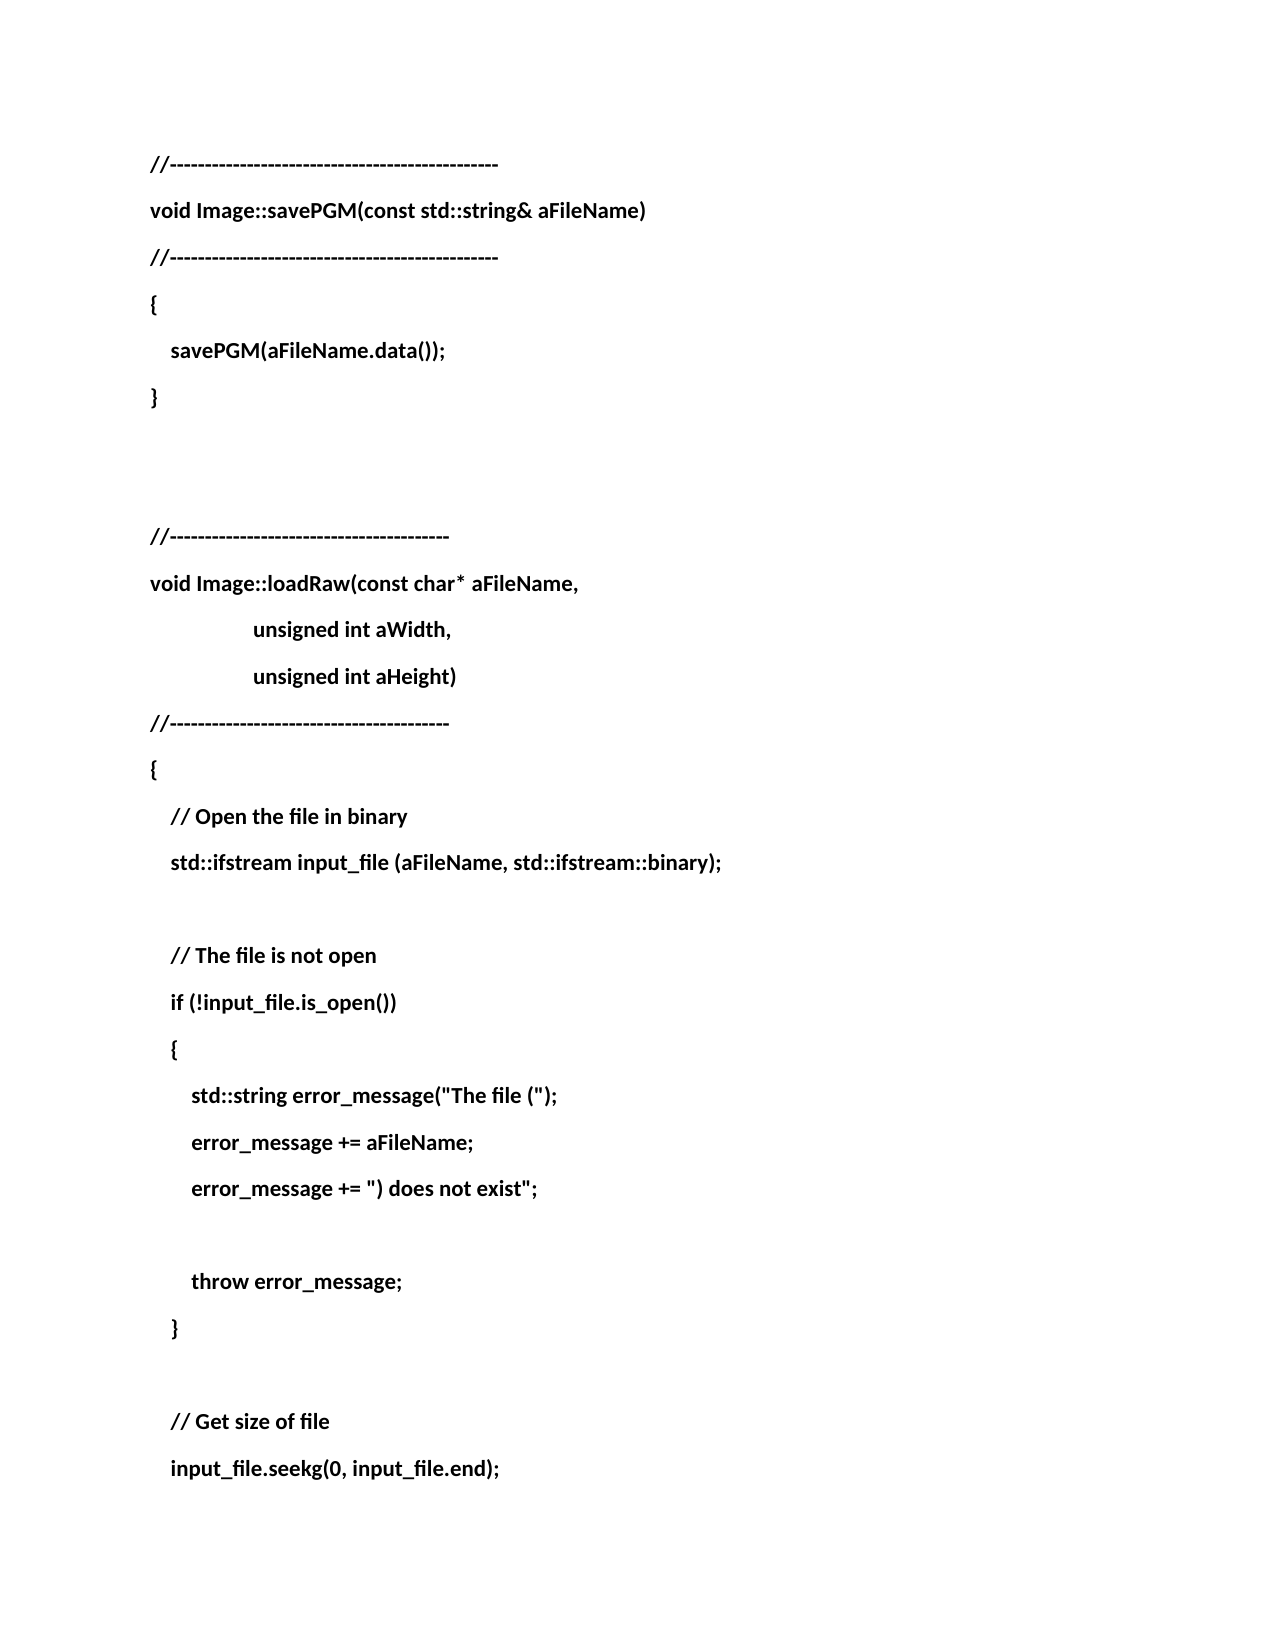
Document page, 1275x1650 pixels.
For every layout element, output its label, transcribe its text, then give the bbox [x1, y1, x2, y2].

text error_message += aFileName; [150, 1128, 1125, 1156]
text //---------------------------------------- [150, 709, 1125, 737]
text void Image::savePGM(const std::string& aFileName) [150, 197, 1125, 224]
text { [150, 1035, 1125, 1063]
text } [150, 383, 1125, 411]
text { [150, 290, 1125, 318]
text { [150, 755, 1125, 783]
text error_message += ") does not exist"; [150, 1174, 1125, 1202]
text input_file.seekg(0, input_file.end); [150, 1454, 1125, 1482]
text void Image::loadRaw(const char* aFileName, [150, 569, 1125, 597]
text // The file is not open [150, 942, 1125, 969]
text savePGM(aFileName.data()); [150, 336, 1125, 364]
text //---------------------------------------- [150, 522, 1125, 551]
text //----------------------------------------------- [150, 150, 1125, 178]
text std::string error_message("The file ("); [150, 1081, 1125, 1109]
text unsigned int aWidth, [150, 616, 1125, 644]
text std::ifstream input_file (aFileName, std::ifstream::binary); [150, 848, 1125, 876]
text //----------------------------------------------- [150, 243, 1125, 271]
text throw error_message; [150, 1267, 1125, 1296]
text if (!input_file.is_open()) [150, 988, 1125, 1016]
text unsigned int aHeight) [150, 662, 1125, 690]
text // Get size of file [150, 1407, 1125, 1435]
text } [150, 1314, 1125, 1342]
text // Open the file in binary [150, 802, 1125, 830]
= = =
## Instructions to follow
Reproduce every line of the rows above, substituting "file_name" for each occurrence of "aFileName" and leaving everything else unchanged. Omit the pictures from your answer.

## Exercise solution
Document page, 1275x1650 pixels.
For every layout element, output its label, transcribe its text, then give the bbox [x1, y1, x2, y2].

text error_message += file_name; [150, 1128, 1125, 1156]
text //---------------------------------------- [150, 709, 1125, 737]
text void Image::savePGM(const std::string& file_name) [150, 197, 1125, 224]
text { [150, 1035, 1125, 1063]
text } [150, 383, 1125, 411]
text { [150, 290, 1125, 318]
text { [150, 755, 1125, 783]
text error_message += ") does not exist"; [150, 1174, 1125, 1202]
text input_file.seekg(0, input_file.end); [150, 1454, 1125, 1482]
text void Image::loadRaw(const char* file_name, [150, 569, 1125, 597]
text // The file is not open [150, 942, 1125, 969]
text savePGM(file_name.data()); [150, 336, 1125, 364]
text //---------------------------------------- [150, 522, 1125, 551]
text //----------------------------------------------- [150, 150, 1125, 178]
text std::string error_message("The file ("); [150, 1081, 1125, 1109]
text unsigned int aWidth, [150, 616, 1125, 644]
text std::ifstream input_file (file_name, std::ifstream::binary); [150, 848, 1125, 876]
text //----------------------------------------------- [150, 243, 1125, 271]
text throw error_message; [150, 1267, 1125, 1296]
text if (!input_file.is_open()) [150, 988, 1125, 1016]
text unsigned int aHeight) [150, 662, 1125, 690]
text // Get size of file [150, 1407, 1125, 1435]
text } [150, 1314, 1125, 1342]
text // Open the file in binary [150, 802, 1125, 830]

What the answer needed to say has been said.